Fees for people who install solar panels are to be introduced to fund the establishment of a recycling system for old panels, officials said on Nov. 23, 2018.
Solar panels are 60 to 90 percent glass, 10 to 15 percent aluminum and 3 percent silicon — which is in the battery — while the rest is made from zinc, silver, copper and lead, said Lai Ying-ying, director-general of the Environmental Protection Administration’s (EPA) Department of Waste Management.
While an industry for recycling waste panels might emerge after 2025 when there is sufficient economic scope, the EPA is in discussions with the Ministry of Economic Affairs’ Bureau of Energy over establishing a system to recycle waste panels, Lai said.

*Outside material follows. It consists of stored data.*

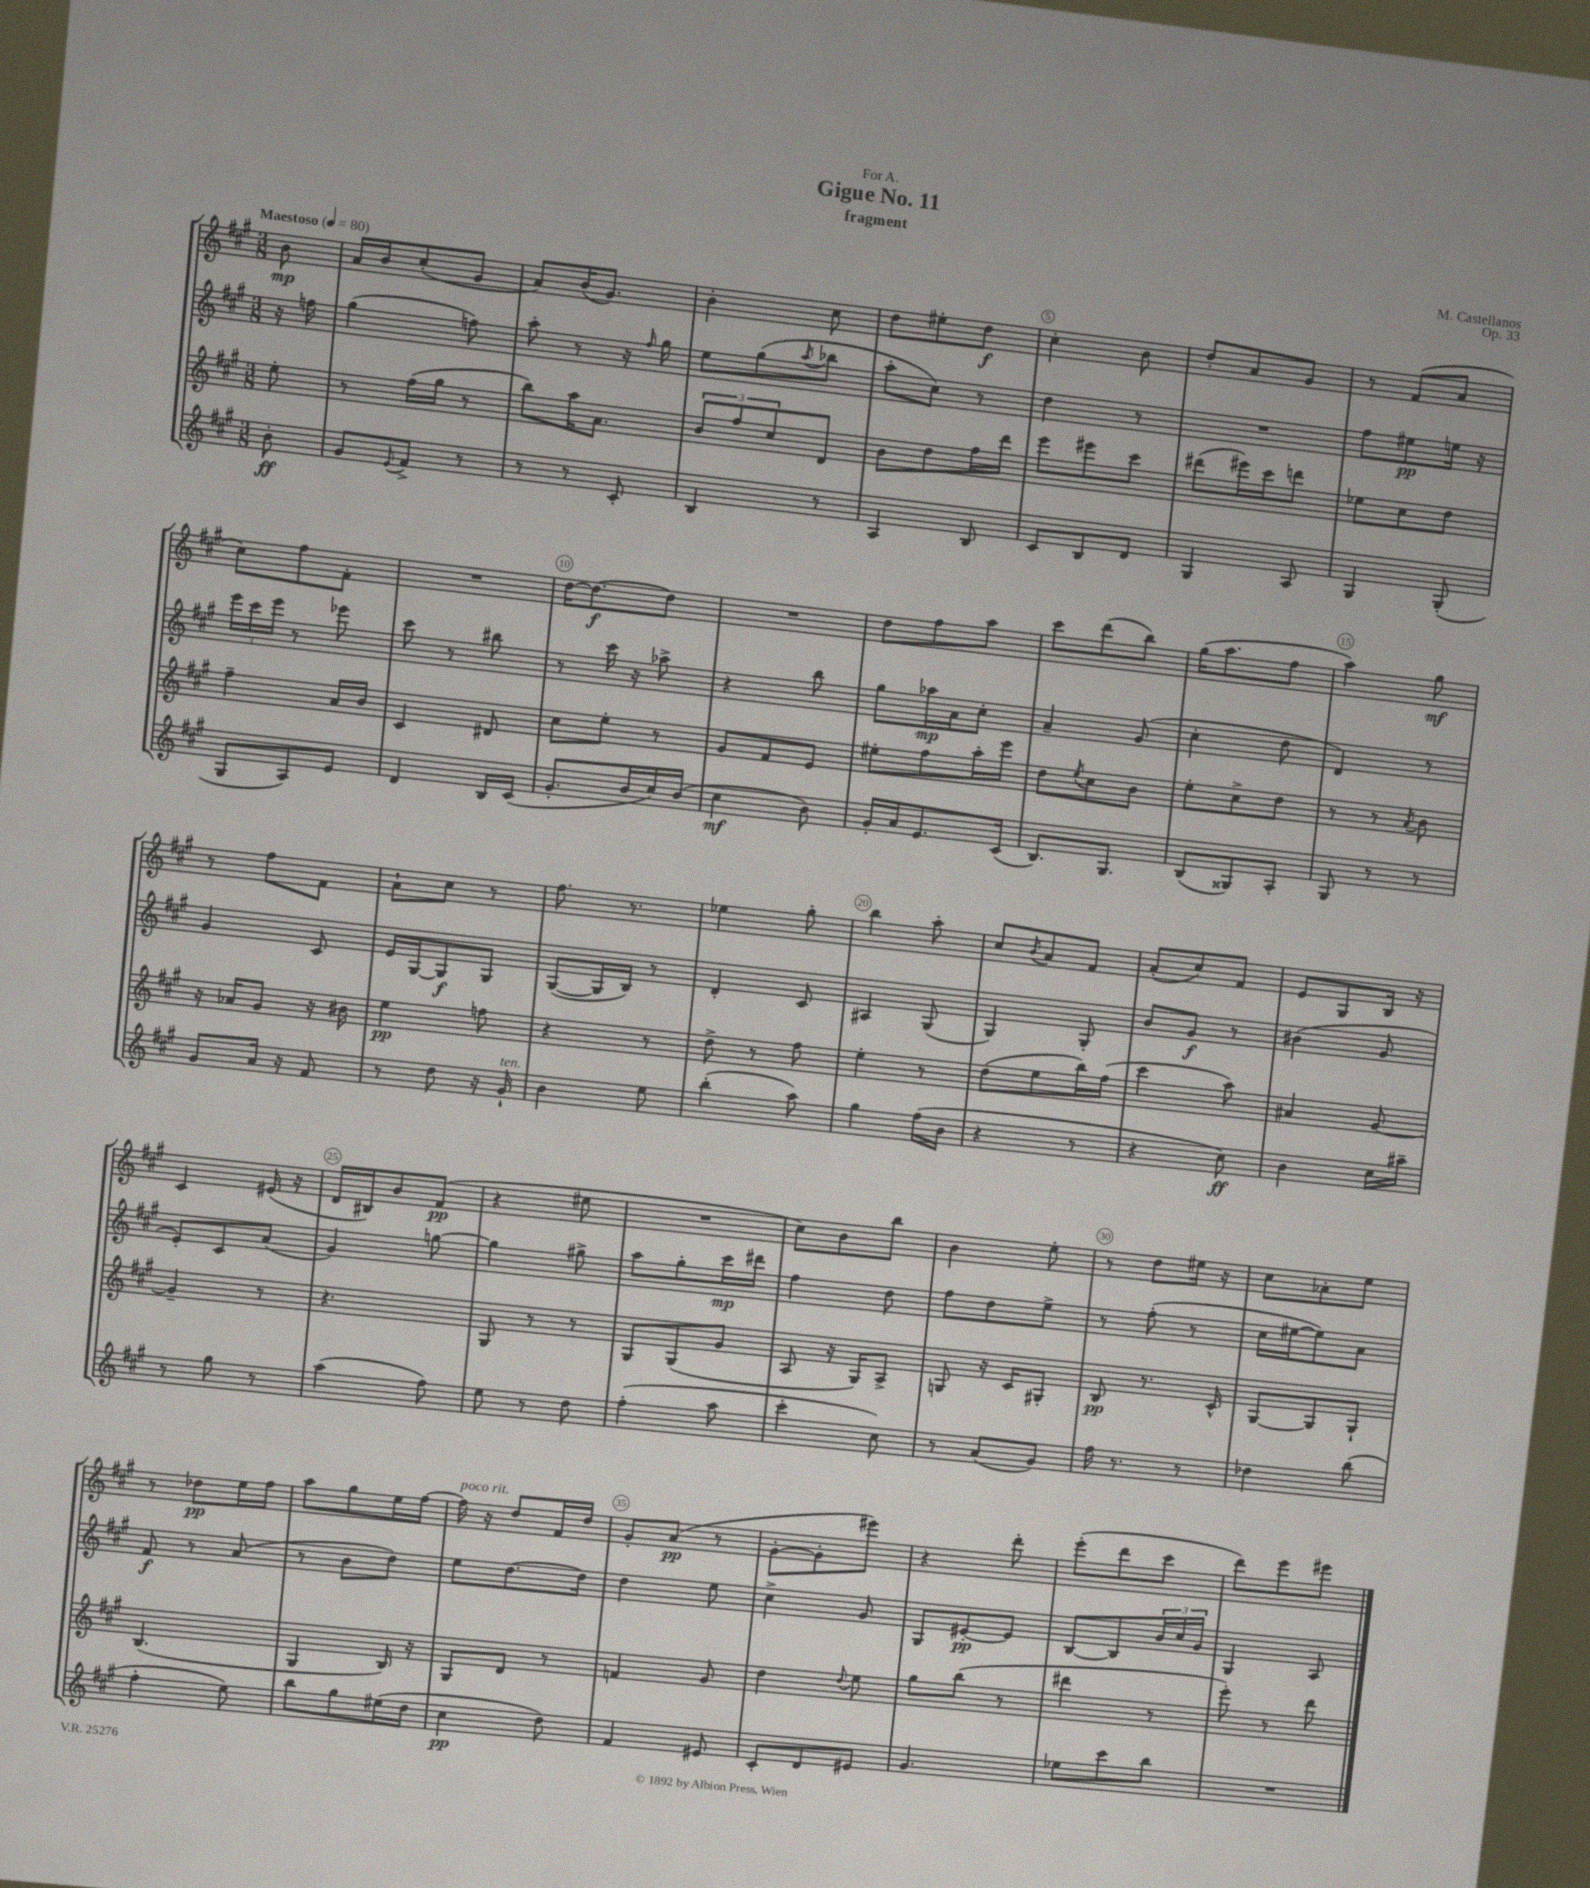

**kern	**dynam	**kern	**dynam	**kern	**dynam	**kern	**dynam
*part4	*part4	*part3	*part3	*part2	*part2	*part1	*part1
*staff4	*staff4	*staff3	*staff3	*staff2	*staff2	*staff1	*staff1
*clefG2	*	*clefG2	*	*clefG2	*	*clefG2	*
*k[f#c#g#]	*	*k[f#c#g#]	*	*k[f#c#g#]	*	*k[f#c#g#]	*
*M3/8	*	*M3/8	*	*M3/8	*	*M3/8	*
*MM80	*	*MM80	*	*MM80	*	*MM80	*
=	=	=	=	=	=	=	=
!	!	!	!	!	!	!LO:TX:a:B:t=Maestoso	!
8b'\	ff	8ee'\	.	16r	.	8b\	mp
.	.	.	.	16ffn\	.	.	.
=1	=1	=1	=1	=1	=1	=1	=1
8g#/L	.	8r	.	(4gg#\	.	16a/LL	.
.	.	.	.	.	.	16b/J	.
8qqe/	.	.	.	.	.	.	.
8f#^/J	.	(16ff#\LL	.	.	.	(8cc#'/	.
.	.	16gg#\JJ	.	.	.	.	.
8r	.	8r	.	8ffn\)	.	8g#/J	.
=2	=2	=2	=2	=2	=2	=2	=2
8r	.	8bb\L)	.	8aa'\	.	8a/L)	.
8r	.	16aa\K	.	8r	.	(16b/K	.
.	.	8.a\J	.	.	.	8.g#/J)	.
8c#'/	.	.	.	16r	.	.	.
.	.	.	.	16qqff#/	.	.	.
.	.	.	.	16gg#\	.	.	.
=3	=3	=3	=3	=3	=3	=3	=3
4B/	.	12b/L	.	8ee\L	.	4b'\	.
.	.	12ff#/	.	.	.	.	.
.	.	.	.	(8gg#\	.	.	.
.	.	12cc#/	.	.	.	.	.
.	.	.	.	8qaa/	.	.	.
8r	.	8d/J	.	8bb-X\J	.	8cc#\	.
=4	=4	=4	=4	=4	=4	=4	=4
4A/	.	8b\L	.	8aa'\L	.	8dd\L	.
.	.	8dd\	.	8cc#\J)	.	8ee#X'\	.
8B/	.	16ff#\L	.	8r	.	8dd\J	f
.	.	16ddd\JJ	.	.	.	.	.
=5	=5	=5	=5	=5	=5	=5	=5
8c#/L	.	8eee\L	.	4dd\	.	4cc#'\	.
8B/	.	8eee#X\	.	.	.	.	.
8d/J	.	8ccc#\J	.	8r	.	8b\	.
=6	=6	=6	=6	=6	=6	=6	=6
4G#/	.	(8ddd#X\L	.	4.r	.	8dd'/L	.
.	.	16eee#X\L)	.	.	.	8a/	.
.	.	16ccc#\J	.	.	.	.	.
8A/	.	8dddn\J	.	.	.	8g#/J	.
=7	=7	=7	=7	=7	=7	=7	=7
4G#/	.	8ee-X\L	.	8ff#\L	.	8r	.
.	.	8cc#\	.	8ee#X\	pp	(8f#/L	.
(8G#'/	.	8dd\J	.	16een\Jk	.	8a/J	.
.	.	.	.	16r	.	.	.
!!LO:LB:g=z
=8	=8	=8	=8	=8	=8	=8	=8
8G#/L	.	4ff#~\	.	24eee\LL	.	8cc#\L)	.
.	.	.	.	24ccc#\	.	.	.
.	.	.	.	24eee\JJ	.	.	.
8A/)	.	.	.	8r	.	8ff#\	.
8e/J	.	16a/LL	.	8eee-X\	.	8f#'\J	.
.	.	16b/JJ	.	.	.	.	.
=9	=9	=9	=9	=9	=9	=9	=9
4d/	.	4c#/	.	8ccc#\	.	4.r	.
.	.	.	.	8r	.	.	.
16B/LL	.	8d#X/	.	8bb#X\	.	.	.
(16c#/JJ	.	.	.	.	.	.	.
=10	=10	=10	=10	=10	=10	=10	=10
8.g#'/L	.	8cc#\L	.	8r	.	[16dd\KL	.
.	.	.	.	.	.	8.dd\_	f
.	.	8ee'\J	.	16ccc#\	.	.	.
16b/L	.	.	.	16r	.	.	.
16cc#/)	.	8r	.	8aa-X^\	.	8dd\J]	.
(16b/JJ	.	.	.	.	.	.	.
=11	=11	=11	=11	=11	=11	=11	=11
4cc#\	mf	8g#/L	.	4r	.	4.r	.
.	.	8f#/	.	.	.	.	.
8b\)	.	8e/J	.	8bb\	.	.	.
=12	=12	=12	=12	=12	=12	=12	=12
16g#'/LL	.	8ee#X'\L	.	8gg#\L	.	8dd\L	.
16a/J	.	.	.	.	.	.	.
8.e/	.	8ff#\	.	16aa-X\L	mp	8ff#\	.
.	.	.	.	16a\J	.	.	.
.	.	16aa'\L	.	8cc#'\J	.	8aa\J	.
(16c#/Jk	.	16eee\JJ	.	.	.	.	.
=13	=13	=13	=13	=13	=13	=13	=13
8.B/L)	.	8dd\L	.	4a~/	.	8ccc#\L	.
.	.	8qee/	.	.	.	.	.
.	.	8cc#\	.	.	.	(8ddd\	.
8.G#/J	.	.	.	.	.	.	.
.	.	8b\J	.	(8g#/	.	8bb\J)	.
=14	=14	=14	=14	=14	=14	=14	=14
(8B/L	.	8ee'\L	.	4cc#'\	.	(16gg#\KL	.
.	.	.	.	.	.	8.aa\	.
8G##X/)	.	8cc#^\	.	.	.	.	.
8A'/J	.	8dd\J	.	8dd\	.	8ff#\J	.
=15	=15	=15	=15	=15	=15	=15	=15
8G#/	.	8r	.	4d/)	.	4aa\)	.
8r	.	8r	.	.	.	.	.
.	.	8qa/	.	.	.	.	.
8r	.	8b\	.	8r	.	8gg#\	mf
!!LO:LB:g=z
=16	=16	=16	=16	=16	=16	=16	=16
8g#/L	.	16r	.	4g#/	.	8r	.
.	.	16a-X/KL	.	.	.	.	.
16a/Jk	.	8g#/J	.	.	.	8ff#\L	.
16r	.	.	.	.	.	.	.
8f#/	.	16r	.	8c#/	.	8f#\J	.
.	.	16b#X\	.	.	.	.	.
=17	=17	=17	=17	=17	=17	=17	=17
8r	.	4ee\	pp	16e/LL	.	8a`\L	.
.	.	.	.	[16G#/J	.	.	.
8dd\	.	.	.	8G#/]	f	8cc#\J	.
16r	.	8ffn\	.	8G#/J	.	8r	.
!LO:TX:a:i:t=ten.	!	!	!	!	!	!	!
16g#`/	.	.	.	.	.	.	.
=18	=18	=18	=18	=18	=18	=18	=18
4b\	.	4r	.	([8G#/L	.	8.ff#\	.
.	.	.	.	16G#/L]	.	.	.
.	.	.	.	16B/JJ)	.	8.r	.
8ee\	.	8r	.	8r	.	.	.
=19	=19	=19	=19	=19	=19	=19	=19
(4bb'\	.	8dd^\	.	4d'/	.	4ee-X\	.
.	.	8r	.	.	.	.	.
8aa\)	.	8ff#\	.	8c#/	.	8gg#'\	.
=20	=20	=20	=20	=20	=20	=20	=20
4gg#\	.	4ee'\	.	4A#X/	.	4bb\	.
(16ff#\LL	.	8r	.	(8G#/	.	8aa'\	.
16b\JJ	.	.	.	.	.	.	.
=21	=21	=21	=21	=21	=21	=21	=21
4r	.	(8dd\L	.	4G#/)	.	8cc#/L	.
.	.	.	.	.	.	8qb/	.
.	.	8ee\	.	.	.	8a/	.
8r	.	16bb\L)	.	8G#'/	.	8f#/J	.
.	.	(16ff#\JJ	.	.	.	.	.
=22	=22	=22	=22	=22	=22	=22	=22
4r	.	4ccc#\	.	8b/L	.	(8a'/L	.
.	.	.	.	8g#/J	f	8cc#/)	.
8cc#\)	ff	8aa\)	.	8r	.	8f#/J	.
=23	=23	=23	=23	=23	=23	=23	=23
4b\	.	4a#X/	.	(4b#X\	.	8e/L	.
.	.	.	.	.	.	8G#/	.
16cc#\LL	.	[8g#/	.	8g#/	.	16B/Jk	.
16aa#X~\JJ	.	.	.	.	.	16r	.
!!LO:LB:g=z
=24	=24	=24	=24	=24	=24	=24	=24
8r	.	4g#~/]	.	8e'/L)	.	4c#/	.
8gg#\	.	.	.	8c#/	.	.	.
8r	.	8r	.	(8a/J	.	(16e#X/	.
.	.	.	.	.	.	16r	.
=25	=25	=25	=25	=25	=25	=25	=25
(4aa\	.	4.r	.	4g#/)	.	16d/LL	.
.	.	.	.	.	.	16B#X/J)	.
.	.	.	.	.	.	8b/	.
8ff#\)	.	.	.	[8ggn\	.	(8f#/J	pp
=26	=26	=26	=26	=26	=26	=26	=26
8ee\	.	8G#/	.	4gg\]	.	4r	.
8r	.	8r	.	.	.	.	.
8dd\	.	8r	.	8gg#X^\	.	8ee#X\	.
=27	=27	=27	=27	=27	=27	=27	=27
(4ff#'\	.	8G#/L	.	8aa\L	.	4.r	.
.	.	(8G#/	.	8gg#'\	.	.	.
8aa\	.	8g#/J	.	16ccc#\L	mp	.	.
.	.	.	.	16ddd#X\JJ	.	.	.
=28	=28	=28	=28	=28	=28	=28	=28
4ccc#'\	.	8A/	.	4ff#\	.	8cc#\L)	.
.	.	16r	.	.	.	8b\	.
.	.	16G#/KL)	.	.	.	.	.
8cc#\)	.	8A^/J	.	8dd\	.	8bb\J	.
=29	=29	=29	=29	=29	=29	=29	=29
8r	.	8Gn/	.	8ff#\L	.	4b\	.
(8a/L	.	16r	.	8dd\	.	.	.
.	.	16c#/KL	.	.	.	.	.
8g#/J)	.	8G#X'/J	.	8ee^\J	.	8ee'\	.
=30	=30	=30	=30	=30	=30	=30	=30
16ff#\	.	8B/	pp	8r	.	8r	.
8.r	.	.	.	.	.	.	.
.	.	8.r	.	(8ff#'\	.	8dd\L	.
8r	.	.	.	8r	.	16ee#X\Jk	.
.	.	16c#^^/	.	.	.	16r	.
=31	=31	=31	=31	=31	=31	=31	=31
4dd-X\	.	[8G#/L	.	16cc#\LL	.	8cc#\L	.
.	.	.	.	[16ee#X\J	.	.	.
.	.	8G#/]	.	8ee#\])	.	8a-X'\	.
(8bb\	.	8G#`/J	.	8a\J	.	8ee\J	.
!!LO:LB:g=z
=32	=32	=32	=32	=32	=32	=32	=32
4ff#'\	.	(4.B/	.	8f#/	f	8r	.
.	.	.	.	8r	.	8dd-X\L	pp
8ee\)	.	.	.	(8a/	.	16ee\L	.
.	.	.	.	.	.	16ff#\JJ	.
=33	=33	=33	=33	=33	=33	=33	=33
8bb\L	.	4G#/	.	8r	.	8aa\L	.
8gg#\	.	.	.	8b\L	.	8gg#\	.
(16ee#X\L	.	16B/)	.	8dd\J)	.	16ee\L	.
16dd\JJ	.	16r	.	.	.	[16ff#\JJ	.
=34	=34	=34	=34	=34	=34	=34	=34
!	!	!	!	!	!	!LO:TX:a:i:t=poco rit.	!
4cc#\	pp	8G#/L	.	8ee\L	.	16ff#\]	.
.	.	.	.	.	.	16r	.
.	.	8d/J	.	[8.dd\	.	8dd/L	.
8dd\)	.	8r	.	.	.	16f#/L	.
.	.	.	.	16dd\Jk]	.	16dd/JJ	.
=35	=35	=35	=35	=35	=35	=35	=35
4f#/	.	4fn/	.	4dd\	.	8g#'/L	.
.	.	.	.	.	.	(8a/J	pp
8e#X/	.	8g#/	.	8ee\	.	8r	.
=36	=36	=36	=36	=36	=36	=36	=36
8c#'/L	.	4dd\	.	4cc#^\	.	[8g#'\L	.
8d/	.	.	.	.	.	8g#'\]	.
.	.	8qqdd/	.	.	.	.	.
8e#X/J	.	8ee\	.	8g#/	.	8eee#X\J)	.
=37	=37	=37	=37	=37	=37	=37	=37
4.g#/	.	8gg#\L	.	8G#/L	.	4r	.
.	.	(8bb\J	.	[8e#X'/	pp	.	.
.	.	8r	.	8e#/J]	.	8ddd'\	.
=38	=38	=38	=38	=38	=38	=38	=38
8ee-X\L	.	4ddd#X\	.	[8B/L	.	(8eee'\L	.
8ccc#\	.	.	.	8B/]	.	8ddd\	.
8bb\J	.	8r	.	24b/L	.	8ccc#\J	.
.	.	.	.	24cc#/	.	.	.
.	.	.	.	24g#/JJ	.	.	.
=39	=39	=39	=39	=39	=39	=39	=39
4.r	.	8eee'\)	.	4G#/	.	8ddd\L)	.
.	.	8r	.	.	.	8eee\	.
.	.	8ddd\	.	8A/	.	8eee#X\J	.
==	==	==	==	==	==	==	==
*-	*-	*-	*-	*-	*-	*-	*-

The initial plan is to collect a disposal fee from those who install new panels, she said.
The fee would initially be collected by the bureau, but the EPA would take over after the Waste Disposal Act is amended, Lai said, adding that next month it would announce standards for recycling and storing waste panels, as well as inspection measures.
The bureau would soon amend draft regulations of the Renewable Energy Development Act so that from next year it could start collecting the fees when installations are approved, bureau senior specialist Cheng Ju-min said.
While the nation’s combined solar capacity reached 2,000 megawatts in November, with the weight of panels estimated at 120,000 tonnes, the bureau would not retroactively collect the fee, Cheng said.
However, Chenya Energy Co representative Chang Wei-sheng said that the fee should be paid regardless of when the panels were installed for the sake of equality and so people could show their regard for environmental protection.
Environmentalists urged officials to establish separate standards for thin-film solar cells, which are more challenging to dispose of, and to initiate a “solar circular economy” in the regulations.